Shield had full knowledge of Checkout’s business details and its rival, Cambridge, was privy to that.
Checkout claimed its credit facility was deliberately reduced from around R330m to R150m, without notice or explanation.
This facility was eventually suspended, despite numerous meetings with Shield and the company that insured Checkout’s debt, to have its credit reinstated.
Shield’s list of suppliers was about 1 000 and, according to the agreement it had with manufacturers, it was contractually bound and could not supply goods to Checkout.
Checkout has asked that Shield’s claim be dismissed and that it be compensated for its reputational damage and loss of earnings for both the business and Abdool.
It estimated its turnover in 2020 would have been beyond R3bn and its gross profit over R550m.
Since January 2020, both parties have been locked in a legal wrangle over their respective claims.

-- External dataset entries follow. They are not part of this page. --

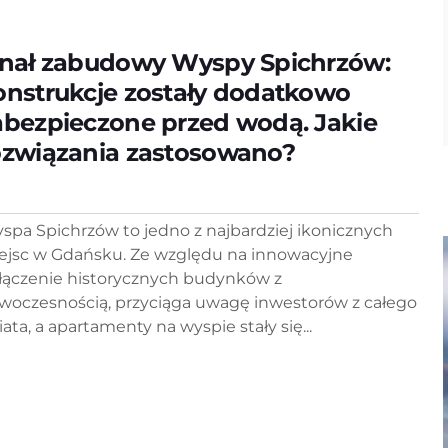
inał zabudowy Wyspy Spichrzów:
onstrukcje zostały dodatkowo
abezpieczone przed wodą. Jakie
ozwiązania zastosowano?
spa Spichrzów to jedno z najbardziej ikonicznych
ejsc w Gdańsku. Ze względu na innowacyjne
łączenie historycznych budynków z
woczesnością, przyciąga uwagę inwestorów z całego
iata, a apartamenty na wyspie stały się...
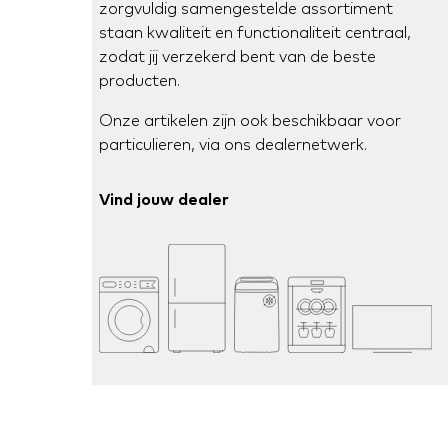
zorgvuldig samengestelde assortiment
staan kwaliteit en functionaliteit centraal,
zodat jij verzekerd bent van de beste
producten.
Onze artikelen zijn ook beschikbaar voor
particulieren, via ons dealernetwerk.
Vind jouw dealer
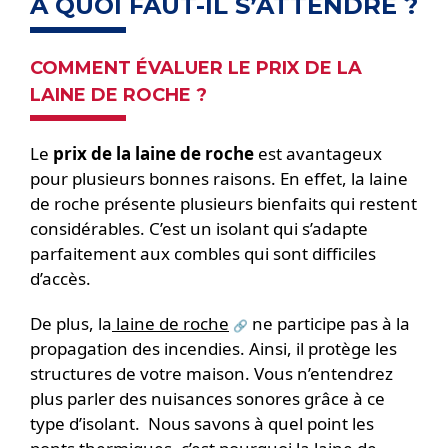
À QUOI FAUT-IL S’ATTENDRE ?
COMMENT ÉVALUER LE PRIX DE LA
LAINE DE ROCHE ?
Le
prix de la laine de roche
est avantageux
pour plusieurs bonnes raisons. En effet, la laine
de roche présente plusieurs bienfaits qui restent
considérables. C’est un isolant qui s’adapte
parfaitement aux combles qui sont difficiles
d’accès.
De plus, la
laine de roche
ne participe pas à la
propagation des incendies. Ainsi, il protège les
structures de votre maison. Vous n’entendrez
plus parler des nuisances sonores grâce à ce
type d’isolant. Nous savons à quel point les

In April, Shield’s legal team applied for condonation in not submitting its response to Checkout’s counterclaim, within the prescribed time.
Brain Leroni, Massmart’s senior vice-president group corporate affairs said: “The allegations made by Check One Supermarket (Pty), Mohammed Riaz Abdoola and Wishing Stone Investments (Pty) are baseless and without merit.
“Legal proceedings were initiated by the Shield Buying group in January 2020 as a last resort, after unsuccessful attempts, over an extended period of time, to recover R110m owed to Shield for merchandise supplied.
“The fact that they appear to have resorted to the media to state their case is indicative of their lack of confidence in their legal prospects in the matter before the court.”